According to the different systems and businesses involved, electronic fund transfer can be divided into small electronic fund transfer and large electronic fund transfer. The former refers to automatic teller machines (ATMs), point-of-sale equipment (POS) and other systems, which are mainly used to handle retail business; The latter refers to the electronic transfer system (FED WIRE) and clearing interbank payment system (CHIPS) in the United States, which are mainly used by brokers and dealers in the currency, gold, foreign exchange and commodity markets and commercial banks to handle wholesale business. In international payment, it mainly involves large electronic fund transfer.
2. Credit transfer and debit transfer.
Electronic transfer can be divided into credit transfer and debt transfer according to the location where the payee or payer starts the banking procedure. The former means that the payer starts the banking procedure to transfer money electronically; The latter means that the payee starts the banking procedure to transfer funds. Usually, small electronic funds are sometimes transferred by credit and sometimes by debit. However, large electronic fund transfers are all credit transfers, that is, the payer sends a payment instruction to the bank, instructing the bank to debit its own account and credit the payee's account.
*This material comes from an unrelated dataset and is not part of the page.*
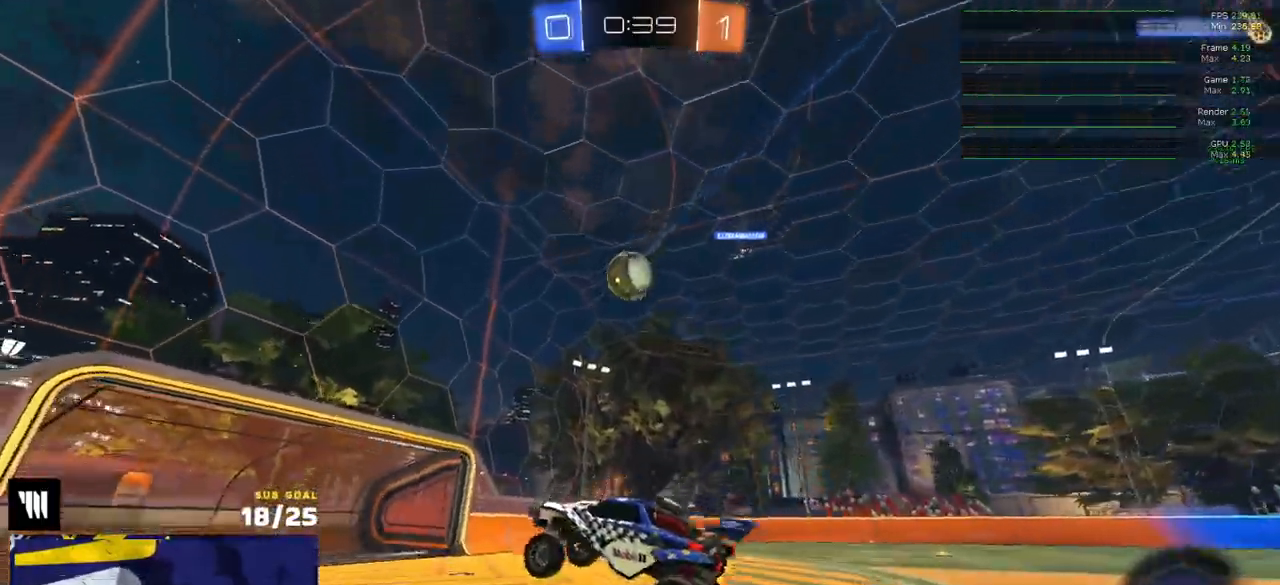
{"buttons": [], "left_stick": "down-left", "right_stick": "center", "events": [[33, "R1", "up"], [50, "A", "down"], [117, "L3", "down"], [150, "A", "up"], [150, "L1", "up"], [167, "left_stick", "down-left"], [500, "L3", "up"]]}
At present, large-scale electronic funds transfer systems such as FED WIRE and CHIPS all adopt credit transfer as payment method. Because of this, Part 4A of the Uniform Commercial Code of the United States, which aims to adjust the relationship of large-sum electronic funds transfer, defines the adjustment object as the relationship of credit transfer. The United Nations Commission on International Trade Law also named the model law drafted by it to adjust the relationship between large electronic funds transfer as the Model Law on International Credit Transfer.